Data items
* * *

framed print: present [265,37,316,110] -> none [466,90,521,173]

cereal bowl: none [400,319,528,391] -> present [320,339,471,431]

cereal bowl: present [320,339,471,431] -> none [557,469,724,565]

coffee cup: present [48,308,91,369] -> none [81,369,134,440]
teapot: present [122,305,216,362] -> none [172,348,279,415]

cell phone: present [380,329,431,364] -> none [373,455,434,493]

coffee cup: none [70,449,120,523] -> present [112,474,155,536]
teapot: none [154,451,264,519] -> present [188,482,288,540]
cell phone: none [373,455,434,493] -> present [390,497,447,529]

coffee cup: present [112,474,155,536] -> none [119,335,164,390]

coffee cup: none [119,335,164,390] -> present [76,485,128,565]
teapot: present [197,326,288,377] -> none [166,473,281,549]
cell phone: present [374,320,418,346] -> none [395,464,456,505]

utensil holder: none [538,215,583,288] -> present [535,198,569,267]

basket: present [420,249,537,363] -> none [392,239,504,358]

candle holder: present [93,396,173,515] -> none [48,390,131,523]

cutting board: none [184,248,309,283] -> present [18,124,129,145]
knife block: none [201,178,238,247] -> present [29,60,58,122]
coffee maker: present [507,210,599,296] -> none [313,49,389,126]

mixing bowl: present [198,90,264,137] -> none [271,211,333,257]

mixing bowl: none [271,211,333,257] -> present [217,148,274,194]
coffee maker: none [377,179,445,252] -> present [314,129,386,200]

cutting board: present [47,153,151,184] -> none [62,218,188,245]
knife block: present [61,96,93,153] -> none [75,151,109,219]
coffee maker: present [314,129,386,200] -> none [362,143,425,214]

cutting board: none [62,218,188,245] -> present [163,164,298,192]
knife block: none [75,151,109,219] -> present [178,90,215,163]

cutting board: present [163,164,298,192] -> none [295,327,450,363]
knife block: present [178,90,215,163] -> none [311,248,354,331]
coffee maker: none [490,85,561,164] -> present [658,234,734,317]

* * *

### INSTRUCTIONS FOR THE TASK
Copy exactly the line that contains "cell phone: present [374,320,418,346]" and every line after it, up to and including the last line of the records.

### RESPONSE BOX
cell phone: present [374,320,418,346] -> none [395,464,456,505]

utensil holder: none [538,215,583,288] -> present [535,198,569,267]

basket: present [420,249,537,363] -> none [392,239,504,358]

candle holder: present [93,396,173,515] -> none [48,390,131,523]

cutting board: none [184,248,309,283] -> present [18,124,129,145]
knife block: none [201,178,238,247] -> present [29,60,58,122]
coffee maker: present [507,210,599,296] -> none [313,49,389,126]

mixing bowl: present [198,90,264,137] -> none [271,211,333,257]

mixing bowl: none [271,211,333,257] -> present [217,148,274,194]
coffee maker: none [377,179,445,252] -> present [314,129,386,200]

cutting board: present [47,153,151,184] -> none [62,218,188,245]
knife block: present [61,96,93,153] -> none [75,151,109,219]
coffee maker: present [314,129,386,200] -> none [362,143,425,214]

cutting board: none [62,218,188,245] -> present [163,164,298,192]
knife block: none [75,151,109,219] -> present [178,90,215,163]

cutting board: present [163,164,298,192] -> none [295,327,450,363]
knife block: present [178,90,215,163] -> none [311,248,354,331]
coffee maker: none [490,85,561,164] -> present [658,234,734,317]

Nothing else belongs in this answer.